Friday, January 23, 2009

Another memorable theological proposition

"Emmaus never happened. Emmaus always happens"

James Dominic Crossan on Luke 24:13-32 in Jesus: A Revolutionary Biography.

Again, I'm not saying it is agreeable, simply memorable!

11 Comments:

At 1/23/2009 3:48 AM, Anonymous Levi said...

i could swear i read this quote somewhere else, but i do have that book so maybe that's where it was from. quite memorable

 
At 1/23/2009 5:17 AM, Anonymous Chris said...

I'm pretty sure his name's John Domininc Crossan.

 
At 1/23/2009 6:11 AM, Anonymous One of Freedom said...

Crossan didn't say that. Crossan always says that!

 
At 1/23/2009 7:46 AM, Anonymous patmccullough.com said...

Oh, Crossan. That crazy cat. So mysterious.

 
At 1/23/2009 3:37 PM, Anonymous Carl W. Conrad said...

I think this is a pericope very much like that of the woman caught in adultery: whether or not it actually happened, it clearly belongs to our store of Biblical resources for understanding the gospel message.

 
At 1/23/2009 3:55 PM, Anonymous Angie Van De Merwe said...

Is it objective/subjective question of truth? Did it really happen?

 
At 1/23/2009 11:26 PM, Anonymous James said...

Didn't NT Wright quote it too in Jesus and the Victory of God (I think)?

 
At 1/23/2009 11:41 PM, Anonymous Chris Tilling said...

I fliipin called him "James" ?????????? ????????????????????????? ??????????? ??????????

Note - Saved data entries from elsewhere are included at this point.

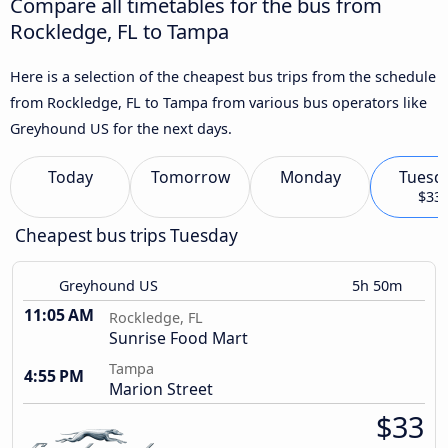
Compare all timetables for the bus from
Rockledge, FL to Tampa
Here is a selection of the cheapest bus trips from the schedule
from Rockledge, FL to Tampa from various bus operators like
Greyhound US for the next days.
Today
Tomorrow
Monday
Tuesd
$33
Cheapest bus trips Tuesday
Greyhound US
5h 50m
11:05 AM
Rockledge, FL
Sunrise Food Mart
Tampa
4:55 PM
Marion Street
$33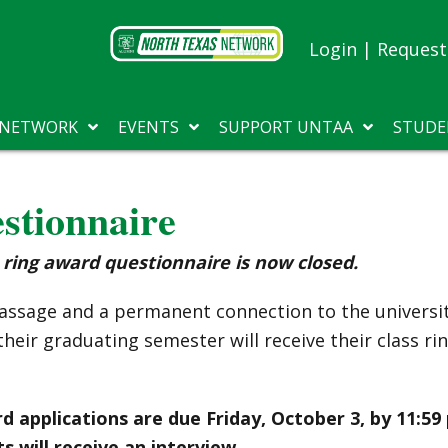
Login
|
Request 
 NETWORK
EVENTS
SUPPORT UNTAA
STUDE
tionnaire
ring award questionnaire is now closed.
f passage and a permanent connection to the univer
heir graduating semester will receive their class ri
d applications are due Friday, October 3, by 11:59
s will receive an interview.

OK, I was tired last night!

Let's face it, that JOHN Dominic Crossan can be wonderfully eloquent.

I found this quote in a Borg chapter in The Meaning of Jesus, though I am sure it is quoted in a number of places.

 
At 1/24/2009 3:54 AM, Anonymous Anonymous said...

James:
Wright quotes it in The Resurrection of the Son of God. I just happened to read that page today.

 
At 1/24/2009 12:37 PM, Anonymous Carl W. Conrad said...

I suspect that Crossan's proposition was inspired by this passage from the prologue to the first novel Thomas Mann's Joseph Tetralogy, The Tales of Jacob: "For it is, always is, however much we may say It was . Thus speaks the myth, which is only the garment of the mystery . But the holiday garment of the mystery is the feast, the recurrent feast which bestrides the tenses and makes the has-been and the to-be present to the popular sense."

 
At 2/02/2009 8:16 PM, Anonymous Edward T. Babinski said...

I like Price's memorable theological proposition: What does it mean to say "I believe the Bible?" How is that the same or different as saying, "I believe Hamlet, or, I believe the Illiad?"